**WHAT TO DO**. Leaving out every picture, output the records below exactly as they are.

**SUPPLIED RECORDS**.
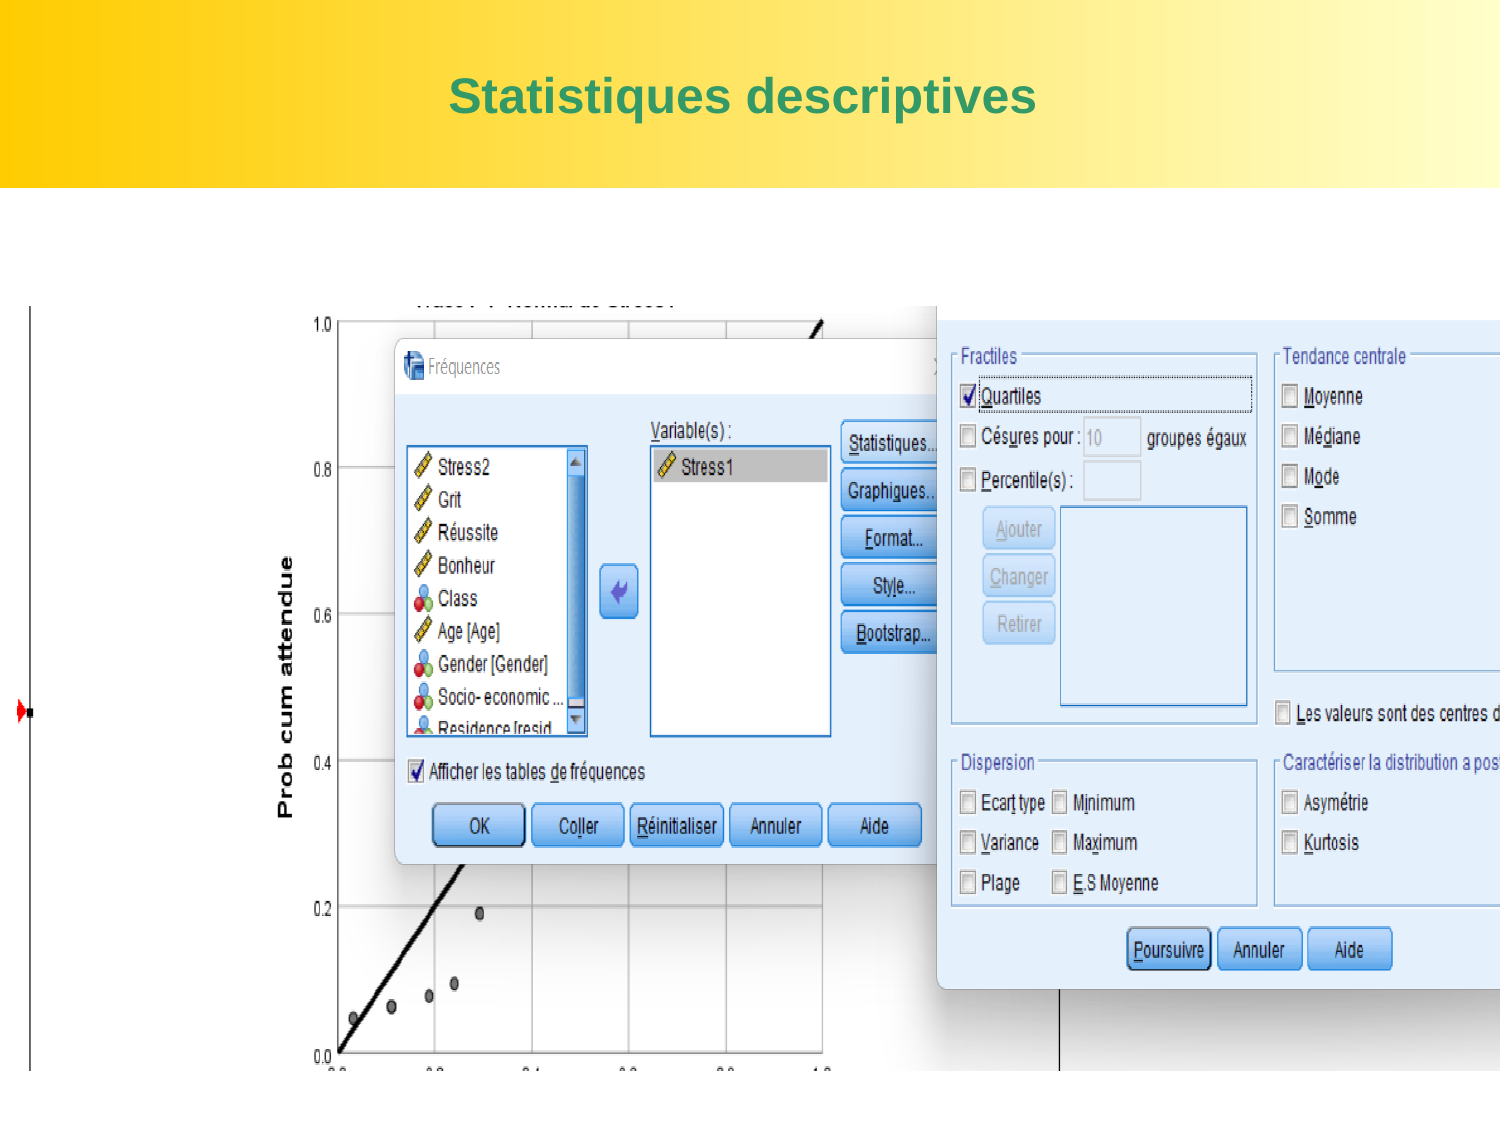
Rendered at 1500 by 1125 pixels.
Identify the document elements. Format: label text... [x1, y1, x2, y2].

title Statistiques descriptives [0, 0, 1500, 188]
picture [17, 306, 1500, 1071]
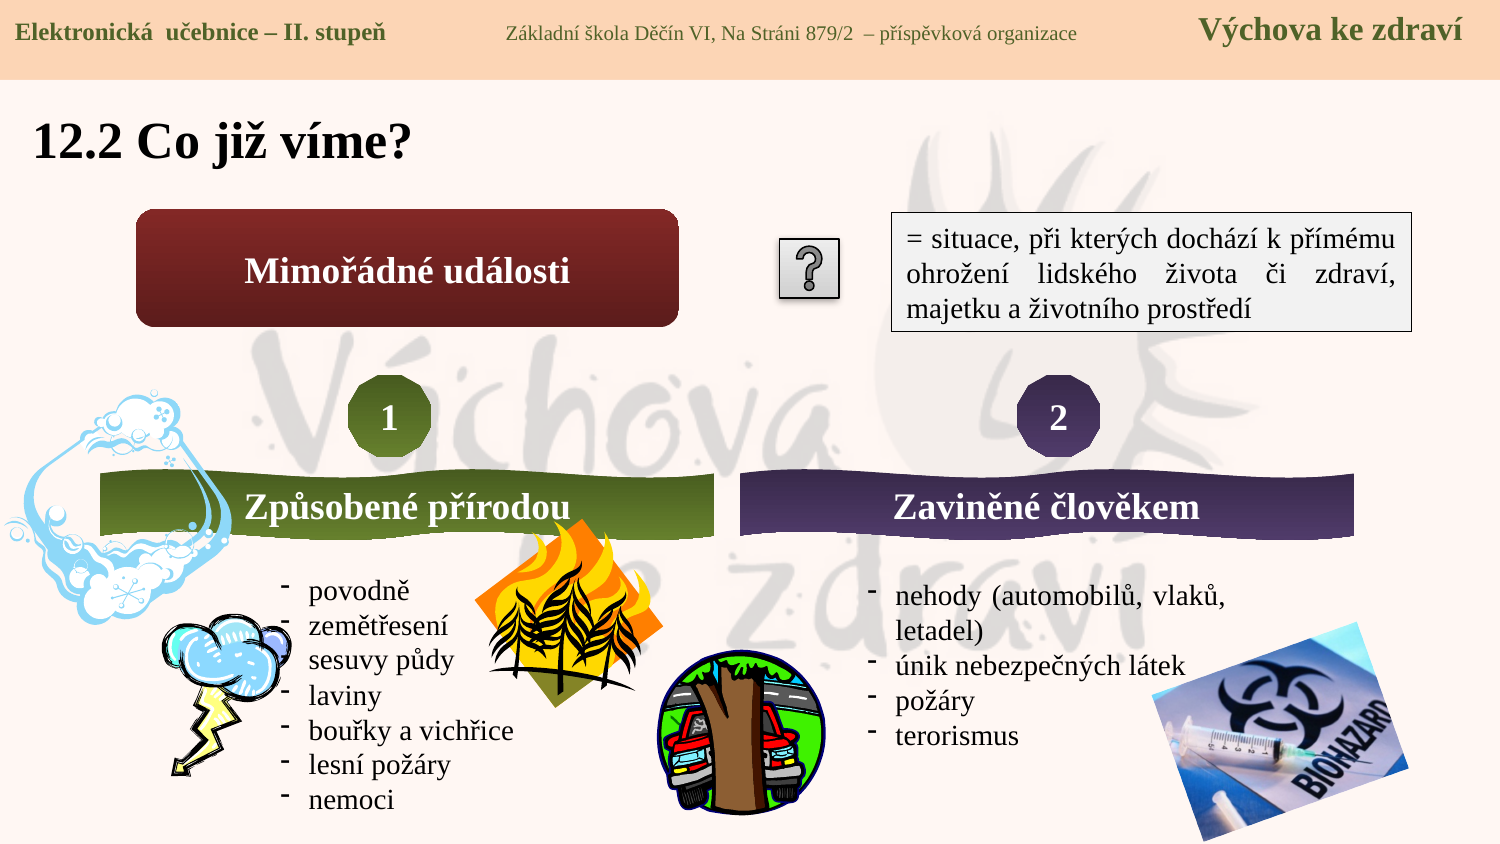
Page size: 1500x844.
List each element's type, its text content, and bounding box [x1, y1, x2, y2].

text_box = situace, při kterých dochází k přímému ohrožení lidského života či zdraví, majetku a životního prostředí [891, 212, 1412, 332]
text_box Elektronická učebnice – II. stupeň Základní škola Děčín VI, Na Stráni 879/2 – příspěvková organizace Výchova ke zdraví [0, 0, 1500, 80]
text_box Způsobené přírodou [236, 467, 717, 542]
picture [473, 517, 827, 818]
picture [1152, 622, 1408, 841]
text_box povodně zemětřesení sesuvy půdy laviny bouřky a vichřice lesní požáry nemoci [265, 563, 550, 823]
text_box 2 [1015, 372, 1103, 460]
picture [159, 612, 295, 780]
picture [17, 419, 232, 607]
text_box 1 [346, 372, 434, 460]
text_box nehody (automobilů, vlaků, letadel) únik nebezpečných látek požáry terorismus [852, 568, 1241, 759]
text_box Zaviněné člověkem [737, 467, 1356, 542]
text_box [779, 238, 840, 299]
title 12.2 Co již víme? [17, 89, 751, 187]
text_box Mimořádné události [133, 207, 682, 330]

**RESPONSE BOX**.
Rendered at 1500 by 1125 pixels.
Identify the document elements. Format: label text... [x1, y1, x2, y2].

title Statistiques descriptives [0, 0, 1500, 188]
picture [17, 306, 1500, 1071]
Page size: 1500x844.
List each element's type, its text content, and bounding box [x1, y1, x2, y2].

text_box = situace, při kterých dochází k přímému ohrožení lidského života či zdraví, majetku a životního prostředí [891, 212, 1412, 332]
text_box Elektronická učebnice – II. stupeň Základní škola Děčín VI, Na Stráni 879/2 – příspěvková organizace Výchova ke zdraví [0, 0, 1500, 80]
text_box Způsobené přírodou [236, 467, 717, 542]
picture [473, 517, 827, 818]
picture [1152, 622, 1408, 841]
text_box povodně zemětřesení sesuvy půdy laviny bouřky a vichřice lesní požáry nemoci [265, 563, 550, 823]
text_box 2 [1015, 372, 1103, 460]
picture [159, 612, 295, 780]
picture [17, 419, 232, 607]
text_box 1 [346, 372, 434, 460]
text_box nehody (automobilů, vlaků, letadel) únik nebezpečných látek požáry terorismus [852, 568, 1241, 759]
text_box Zaviněné člověkem [737, 467, 1356, 542]
text_box [779, 238, 840, 299]
title 12.2 Co již víme? [17, 89, 751, 187]
text_box Mimořádné události [133, 207, 682, 330]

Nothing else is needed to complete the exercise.